Task item A -> Turn the rows that follow the forum thread, starting with the first row and going on through the line that contains "10Pcs Brass Drill", into a Markdown table with the columns n and Line, where n holds the row number and Line holds the text of that row. Leave out blank lines.

Document segment ->
· · · ·

# Salt is said to fight Creosote - Is it true??



## chad101 (Oct 8, 2009)

*http://www.gardengrapevine.com/Creosote.html*



> Salt is said to fight Creosote.
> Spreading a Cup or so of Table Salt or Rock Salt on a bed of red-hot Coals every few days has been reported to dry out Creosote deposits, causing them to flake off, drop down, and be harmlessly consumed by the fire. How often this treatment is needed would depend on how dry your FireWood is and how hot you maintain your Wood Fire.



Has heard of this or tried it?


----------



## greythorn3 (Oct 8, 2009)

chad101 said:
			
		

> *http://www.gardengrapevine.com/Creosote.html*
> 
> 
> 
> ...



wow im gonna have to start takign them salt packages from mcdhonalds and burnign them on my coal bed at nite!


----------



## jebatty (Oct 8, 2009)

Don't know, because don't get creosote. Burn dry wood, keep the stove temps where they belong, and never have a creosote problem. We burn 24/7, 19 years now, and clean the chimney once each summer after the heating season so it's ready to go the next fall. About a 1/8" layer of dusty stuff inside the chimney which easily brushes clean.


----------



## 384sqft (Oct 8, 2009)

Years ago I watched my grandfather doing this and asked him.  I know my father did it and I've done it when having to tend to my parents.  Stove pipe was coated with black goo threw in a cup of rock salt that night and then swept out the dry the next afternoon.  Seemed to work for me.


----------



## meathead (Oct 8, 2009)

Seems to me salt would "fight" just about anything. Creosote...your chimney liner...whatever gets in its way

On the other hand, can't be any worse than the chemicals you can buy for the same purpose


----------



## LLigetfa (Oct 8, 2009)

· · · ·

Task item B -> Reproduce the forum thread word for word, starting with "Don't know, because" and going on through "work for me.".

· · · ·

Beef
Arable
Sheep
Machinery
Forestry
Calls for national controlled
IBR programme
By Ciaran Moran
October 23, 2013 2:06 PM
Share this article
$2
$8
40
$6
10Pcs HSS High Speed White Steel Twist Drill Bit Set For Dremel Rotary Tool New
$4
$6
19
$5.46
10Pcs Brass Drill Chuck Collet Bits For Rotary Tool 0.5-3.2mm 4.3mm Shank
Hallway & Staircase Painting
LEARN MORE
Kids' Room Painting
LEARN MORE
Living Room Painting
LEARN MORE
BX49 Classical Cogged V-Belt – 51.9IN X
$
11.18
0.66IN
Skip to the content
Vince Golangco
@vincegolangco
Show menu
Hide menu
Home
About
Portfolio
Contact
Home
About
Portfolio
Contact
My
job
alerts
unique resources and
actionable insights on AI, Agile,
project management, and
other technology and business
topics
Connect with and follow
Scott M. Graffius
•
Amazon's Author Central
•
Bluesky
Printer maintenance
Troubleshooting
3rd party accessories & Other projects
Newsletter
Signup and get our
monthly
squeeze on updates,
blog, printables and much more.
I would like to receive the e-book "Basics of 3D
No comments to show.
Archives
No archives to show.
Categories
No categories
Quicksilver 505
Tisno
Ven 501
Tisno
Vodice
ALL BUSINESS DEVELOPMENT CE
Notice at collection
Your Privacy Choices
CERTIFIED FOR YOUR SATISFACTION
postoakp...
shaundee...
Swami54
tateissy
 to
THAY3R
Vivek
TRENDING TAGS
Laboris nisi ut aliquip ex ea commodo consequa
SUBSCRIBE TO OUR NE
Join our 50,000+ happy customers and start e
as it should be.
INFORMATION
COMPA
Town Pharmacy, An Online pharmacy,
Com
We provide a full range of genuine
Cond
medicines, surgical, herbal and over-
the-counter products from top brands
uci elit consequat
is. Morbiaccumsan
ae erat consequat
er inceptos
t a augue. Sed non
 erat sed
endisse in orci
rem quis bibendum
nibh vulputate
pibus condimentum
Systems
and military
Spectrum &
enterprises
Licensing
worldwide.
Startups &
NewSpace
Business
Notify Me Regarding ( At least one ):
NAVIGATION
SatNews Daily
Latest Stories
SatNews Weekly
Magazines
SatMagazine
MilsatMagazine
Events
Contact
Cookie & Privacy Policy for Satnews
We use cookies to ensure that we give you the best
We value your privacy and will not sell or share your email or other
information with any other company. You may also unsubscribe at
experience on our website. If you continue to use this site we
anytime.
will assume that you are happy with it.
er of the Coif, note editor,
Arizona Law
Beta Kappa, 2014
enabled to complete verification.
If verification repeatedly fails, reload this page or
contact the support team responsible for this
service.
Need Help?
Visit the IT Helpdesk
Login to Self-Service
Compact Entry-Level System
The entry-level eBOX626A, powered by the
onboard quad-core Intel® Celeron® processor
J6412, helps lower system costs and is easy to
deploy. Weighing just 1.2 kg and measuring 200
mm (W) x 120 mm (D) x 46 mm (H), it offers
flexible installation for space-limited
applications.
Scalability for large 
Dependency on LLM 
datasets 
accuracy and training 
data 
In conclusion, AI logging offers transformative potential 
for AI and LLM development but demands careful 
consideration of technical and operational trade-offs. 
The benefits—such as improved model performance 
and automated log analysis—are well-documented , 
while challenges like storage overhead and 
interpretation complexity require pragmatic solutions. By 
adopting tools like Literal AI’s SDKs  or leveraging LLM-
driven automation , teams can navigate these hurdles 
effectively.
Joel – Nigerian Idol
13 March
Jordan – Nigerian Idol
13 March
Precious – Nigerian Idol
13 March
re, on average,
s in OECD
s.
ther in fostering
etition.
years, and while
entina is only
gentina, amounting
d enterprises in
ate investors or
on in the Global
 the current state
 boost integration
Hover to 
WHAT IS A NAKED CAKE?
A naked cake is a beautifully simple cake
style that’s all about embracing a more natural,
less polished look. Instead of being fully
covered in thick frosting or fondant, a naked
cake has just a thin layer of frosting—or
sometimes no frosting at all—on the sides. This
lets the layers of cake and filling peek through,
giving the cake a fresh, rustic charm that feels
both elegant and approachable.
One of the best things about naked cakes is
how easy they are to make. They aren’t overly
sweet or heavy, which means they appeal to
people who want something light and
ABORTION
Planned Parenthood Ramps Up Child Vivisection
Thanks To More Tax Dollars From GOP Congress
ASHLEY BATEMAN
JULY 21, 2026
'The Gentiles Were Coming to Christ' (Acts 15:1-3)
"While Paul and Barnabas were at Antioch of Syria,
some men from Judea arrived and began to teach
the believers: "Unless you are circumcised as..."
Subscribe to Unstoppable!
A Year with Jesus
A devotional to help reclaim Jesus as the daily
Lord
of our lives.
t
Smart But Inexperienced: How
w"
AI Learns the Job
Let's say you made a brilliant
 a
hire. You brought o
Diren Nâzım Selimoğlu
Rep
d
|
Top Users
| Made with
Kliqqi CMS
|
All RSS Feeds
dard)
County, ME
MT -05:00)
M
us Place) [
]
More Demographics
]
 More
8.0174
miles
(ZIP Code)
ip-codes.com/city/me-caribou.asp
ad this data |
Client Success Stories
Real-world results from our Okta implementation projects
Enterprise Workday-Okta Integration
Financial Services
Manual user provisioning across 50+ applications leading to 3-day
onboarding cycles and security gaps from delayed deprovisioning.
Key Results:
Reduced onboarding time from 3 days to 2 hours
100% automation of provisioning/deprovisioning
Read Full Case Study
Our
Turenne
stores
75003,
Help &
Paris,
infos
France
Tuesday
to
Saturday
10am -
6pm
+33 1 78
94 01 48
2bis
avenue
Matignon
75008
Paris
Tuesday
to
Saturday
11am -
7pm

· · · ·

Solution A ->
| n | Line |
|---|---|
| 1 | Beef |
| 2 | Arable |
| 3 | Sheep |
| 4 | Machinery |
| 5 | Forestry |
| 6 | Calls for national controlled |
| 7 | IBR programme |
| 8 | By Ciaran Moran |
| 9 | October 23, 2013 2:06 PM |
| 10 | Share this article |
| 11 | $2 |
| 12 | $8 |
| 13 | 40 |
| 14 | $6 |
| 15 | 10Pcs HSS High Speed White Steel Twist Drill Bit Set For Dremel Rotary Tool New |
| 16 | $4 |
| 17 | $6 |
| 18 | 19 |
| 19 | $5.46 |
| 20 | 10Pcs Brass Drill Chuck Collet Bits For Rotary Tool 0.5-3.2mm 4.3mm Shank |

Solution B ->
Don't know, because don't get creosote. Burn dry wood, keep the stove temps where they belong, and never have a creosote problem. We burn 24/7, 19 years now, and clean the chimney once each summer after the heating season so it's ready to go the next fall. About a 1/8" layer of dusty stuff inside the chimney which easily brushes clean.


----------



## 384sqft (Oct 8, 2009)

Years ago I watched my grandfather doing this and asked him.  I know my father did it and I've done it when having to tend to my parents.  Stove pipe was coated with black goo threw in a cup of rock salt that night and then swept out the dry the next afternoon.  Seemed to work for me.